Enquête sur la diversité en Corse: «On ne demande pas à un écolier de 8 ans la religion de son père!»

Propos recueillis par Mathilde Ceilles pour 20 minutes

C’est un document qui suscite la polémique. Destiné aux élèves du primaire et secondaire en Corse, dans le cadre d’une étude sur la diversité commandée par l’ Assemblée de Corse dirigée par les nationalistes, ce questionnaire à choix multiple, qui aurait dû être distribué dès ce lundi aux écoliers, demandait notamment aux enfants de détailler leurs croyances religieuses ainsi que celles de leurs familles, à travers des questions comme : « Est-ce que tu crois en Allah/Dieu/Yahvé ? » Une étude qui « heurte » François Tatti, conseiller territorial de Corse (DVG), qui demande sa suppression pure et simple.

Qu’est-ce qui vous dérange dans cette étude ?

C’est plus que « déranger » ! Ce qui me heurte, c’est que l’on interroge des enfants de 8 ans et plus sur des sujets extrêmement intimes et personnels : des questions sur la religion, leur nourriture, s’il mange des produits casher, de la viande le Vendredi saint, sur la religion de leurs parents, frères ou sœurs… Bref, autant de sujets parfaitement scabreux. Et la loi interdit ce type de questionnement, qui plus est dans le milieu scolaire. C’est ridicule mais surtout dangereux.

Pourquoi ?

Ces questionnaires sont totalement inappropriés. Heureusement, la réglementation l’interdit. On n’a pas le droit de faire des enquêtes sur l’appartenance religieuse des gens [la loi informatique et libertés de 1978 interdit de collecter ou de traiter des données à caractère personnel qui font apparaître, directement ou indirectement, les origines raciales ou ethniques, les opinions politiques, philosophiques ou religieuses]. Ce questionnaire n’a pas lieu d’être parce que la Corse doit respecter les règles de droit qui s’applique dans le pays. Il n’a pas lieu d’être aussi parce que ça n’a pas d’intérêt pour nos analyses.

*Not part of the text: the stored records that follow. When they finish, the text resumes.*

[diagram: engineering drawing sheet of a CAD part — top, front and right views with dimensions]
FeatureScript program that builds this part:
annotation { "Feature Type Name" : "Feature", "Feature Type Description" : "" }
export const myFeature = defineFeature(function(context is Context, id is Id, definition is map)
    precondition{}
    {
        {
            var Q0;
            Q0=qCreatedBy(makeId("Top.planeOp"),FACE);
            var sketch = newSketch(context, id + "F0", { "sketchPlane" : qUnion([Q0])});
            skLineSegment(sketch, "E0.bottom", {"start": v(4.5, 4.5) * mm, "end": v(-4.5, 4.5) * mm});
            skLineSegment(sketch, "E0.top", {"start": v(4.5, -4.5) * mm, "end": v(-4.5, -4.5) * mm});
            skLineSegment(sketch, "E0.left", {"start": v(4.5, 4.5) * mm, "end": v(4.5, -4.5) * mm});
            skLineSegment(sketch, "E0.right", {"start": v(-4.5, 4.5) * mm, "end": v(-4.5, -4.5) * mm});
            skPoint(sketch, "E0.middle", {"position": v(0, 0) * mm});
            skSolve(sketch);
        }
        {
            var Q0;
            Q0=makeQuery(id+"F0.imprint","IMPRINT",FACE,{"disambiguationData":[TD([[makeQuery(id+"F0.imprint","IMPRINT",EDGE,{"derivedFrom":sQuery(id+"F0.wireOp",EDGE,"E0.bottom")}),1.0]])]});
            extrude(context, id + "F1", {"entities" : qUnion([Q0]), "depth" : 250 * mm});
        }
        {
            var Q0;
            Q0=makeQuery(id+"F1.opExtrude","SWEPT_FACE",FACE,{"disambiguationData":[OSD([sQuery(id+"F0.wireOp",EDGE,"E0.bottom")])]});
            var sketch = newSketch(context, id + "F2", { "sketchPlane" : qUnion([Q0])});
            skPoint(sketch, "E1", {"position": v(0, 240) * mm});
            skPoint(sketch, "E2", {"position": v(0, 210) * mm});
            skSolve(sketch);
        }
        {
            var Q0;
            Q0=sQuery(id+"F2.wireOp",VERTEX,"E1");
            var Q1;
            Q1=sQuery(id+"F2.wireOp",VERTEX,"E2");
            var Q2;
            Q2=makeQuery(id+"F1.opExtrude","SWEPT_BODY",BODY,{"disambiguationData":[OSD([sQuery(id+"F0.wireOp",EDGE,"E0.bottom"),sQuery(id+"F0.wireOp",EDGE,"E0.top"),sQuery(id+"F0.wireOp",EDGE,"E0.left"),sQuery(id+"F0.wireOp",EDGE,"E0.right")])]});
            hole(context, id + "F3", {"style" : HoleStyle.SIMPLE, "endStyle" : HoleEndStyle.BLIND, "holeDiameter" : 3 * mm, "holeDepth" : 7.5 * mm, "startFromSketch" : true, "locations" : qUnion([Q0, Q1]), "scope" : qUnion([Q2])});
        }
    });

Ils se défendent de faire des recherches. Je ne suis pas opposé à ce qu’on enquête, qu’on examine le pouls de la population. Mais on ne doit pas faire n’importe quoi pour autant ! Il faut le faire dans des conditions éthiques, de droit, qui respectent les personnes et surtout qui respectent la sanctuarisation de l’école. Si on veut enquêter, on ne demande pas à un écolier de 8 ans ce que mange son père, ce qu’il pense et quelle est sa religion ! On demande au père de famille éventuellement, à des adultes. C’est la vie privée.

Là, on transforme les élèves en cobayes et les maîtres en laborantins d’une recherche plus que dangereuse. On pose des questions non seulement sur leurs appartenances confessionnelles, mais aussi sur celles de leurs familles. C’est choquant cette intrusion dans la famille via des gamins tout petits. Quand on fait des enquêtes auprès d’adultes, les gens ne répondent pas s’ils ne le veulent pas. Là, dans un cadre scolaire avec des gamins sous la tutelle du maître, comment on fait ? Ni les parents, ni les élus n’étaient informés. Or, le consentement d’un enfant de 8 ans sur des questions aussi graves, on peut en parler !

Quelles sont vos craintes ?

Le calendrier est parfaitement surprenant puisqu’on fait ce questionnaire en pleine période électorale, destinée à faire débat au sein de l’Assemblée de Corse alors qu’il y a une élection à la fin de l’année [|les Corses éliront leurs représentants au sein de la nouvelle collectivité unique]. Il faut se demander : quel est le but poursuivi ? Quelle peut être l’exploitation possible ? Il peut y avoir aussi une exploitation destinée à réfléchir à la création d’une citoyenneté chrétienne. C’est un petit peu ça qui est en filigrane. Le danger qui nous guette, c’est la fracture de notre société et le fait qu’on puisse aller vers ce type de réflexions. En Corse, il y a des gens qui se sont prononcés clairement pour que les citoyens n’aient pas les mêmes droits selon les origines !

Que demandez-vous à l’Etat ?

On me dit que les choses évoluent dans le bon sens, alors que ce questionnaire aurait dû être distribué ce lundi (dans une interview à l’AFP, le rectorat a confirmé avoir « prononcé en l’état la non-diffusion de ce questionnaire dans le système éducatif corse »). Je vais adresser un courrier à la ministre pour lui dire notre réprobation devant cette initiative en lui demandant non pas de suspendre mais bien de retirer ce questionnaire. Et si je n’avais pas satisfaction, je compte bien saisir le tribunal administratif.